Here’s what the White House blog says, in a post titled, “7 Things You Need To Know About The Tax Deal”:
- As the President promised, income tax rates for middle-class families will stay low permanently. That’s good news for 98 percent of Americans and 97 percent of small businesses.
This, of course, is untrue. The fiscal cliff deal allows the payroll tax to rise, hurting virtually all taxpayers. And Obamacare’s taxes largely target the middle class. Obama’s priority was never keeping taxes low. The fact that the Bush tax rates have been permanently enshrined for those making under $400,000 is a testament to Republicans, not Democrats.
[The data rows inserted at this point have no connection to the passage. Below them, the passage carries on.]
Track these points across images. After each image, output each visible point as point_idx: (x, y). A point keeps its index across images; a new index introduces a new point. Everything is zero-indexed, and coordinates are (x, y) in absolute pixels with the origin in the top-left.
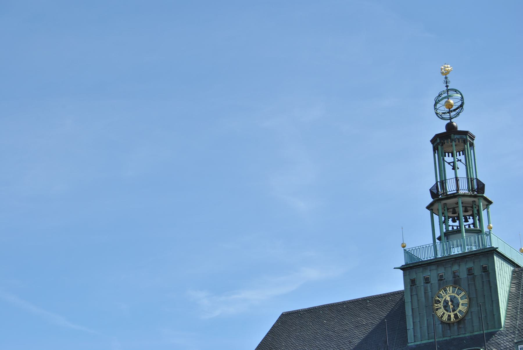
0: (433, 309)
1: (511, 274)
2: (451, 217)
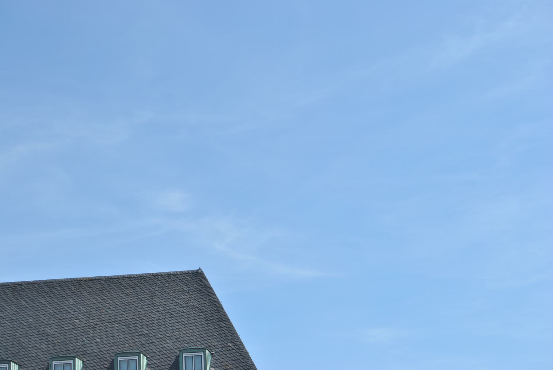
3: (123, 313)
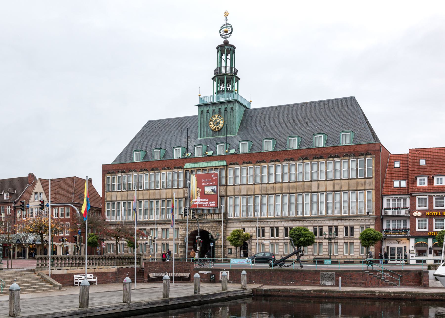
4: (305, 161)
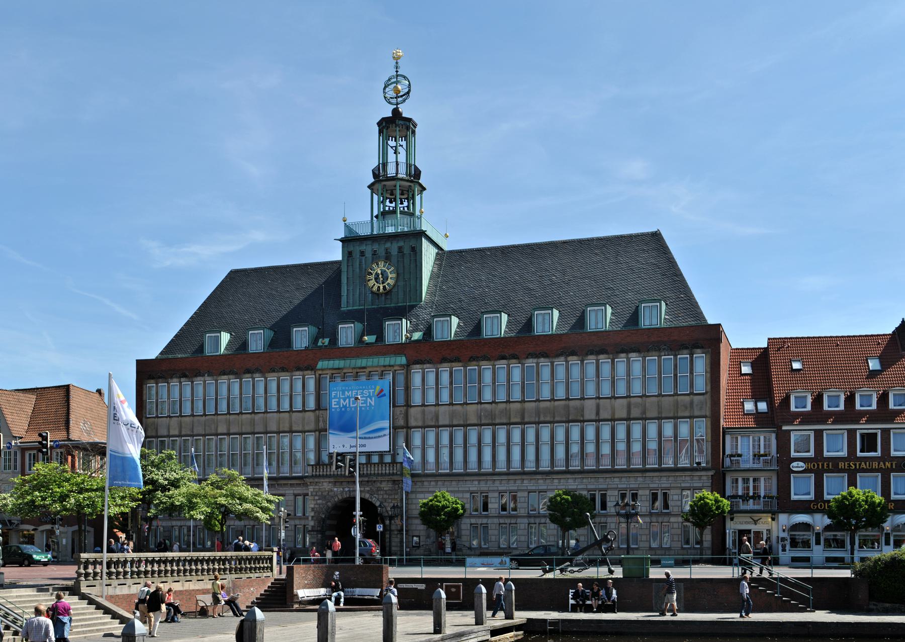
0: (366, 279)
1: (435, 256)
2: (389, 198)
3: (592, 270)
4: (570, 358)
- As the President promised, for the first time in 20 years, a bipartisan agreement will increase tax rates on the wealthy. That rate increase will be immediate and permanent. Individuals making more than $250,000 will be asked to pay a little more to help reduce the deficit through a combination of increased tax rates and reduced tax benefits.
This was Obama’s real goal. He wanted to force Republicans to agree to a tax hike. But, of course, he’d already accomplished that back in 2011 when Republicans in Congress agreed to the idiotic sequester bill that made tax increases automatic come January 2013. As for the notion that the rich are being “asked” to “pay a little more.” They’re not. They’re being forced at the point of a gun to pay a lot more. But Obama loves euphemisms.
Notice that Obama is sticking with his $250,000 sum, too, even though the real deal cutoff is $400,000. That means that he’s looking for more tax increases. Which leads to point number three:
- This agreement cuts the deficit. It builds on the $1 trillion in spending cuts the President signed into law in 2011 through the Budget Control Act. This new agreement cuts the deficit by $737 billion by asking the wealthiest to begin to pay their fair share. Moving forward, the President is committed to reducing the deficit even more, splitting savings in a balanced way between spending cuts and even more revenue from the wealthiest.
Obama did not cut the deficit. None of the BCA cuts have been implemented yet, thanks to the fiscal cliff bill. As for the notion that the tax revenue will be used to cut the deficit, that’s laughable – the ratio of spending cuts to tax increases is more than 10:1.
More importantly, Obama says that any future debt deals will require raising taxes. Again. And again. And again. Which means no cuts, and more tax increases.
- As part of this deal, a group of tax cuts that help middle-class families keep more money in their pockets and afford to pay for higher education was also extended. The Child Tax Credit, the Earned Income Tax Credit, and the new American Opportunity Tax Credit will stay in effect for at least the next five years.
These tax credits are largely giveaways to those who pay little in taxes. They do not spur economic growth, and they’re spending measures.
- We’ll continue making investments that create jobs in domestic clean energy and innovation because the agreement extends the Production Tax Credit and the Research & Experimentation Tax Credit.
More spending. Shocker.
- Lawmakers agreed to extend emergency unemployment insurance for 2 million people looking for work.
Which, of course, keeps the unemployed and not looking for work.
- This agreement doesn’t cut Social Security benefits, Medicare, or Medicaid. That’s because the President stood strong against reducing our deficit on the backs of seniors, students, the poor, and working families.
No, that’s because Obama stood strong against reducing the deficit, period. Spending will continue at astronomical rates. And if Republicans insist on talking about the debt, Obama will simply continue to go back to the well on tax increases. The question is whether Republicans will ever grow the cojones to tell him no on taxes and take control of the purse strings they control through the House of Representatives.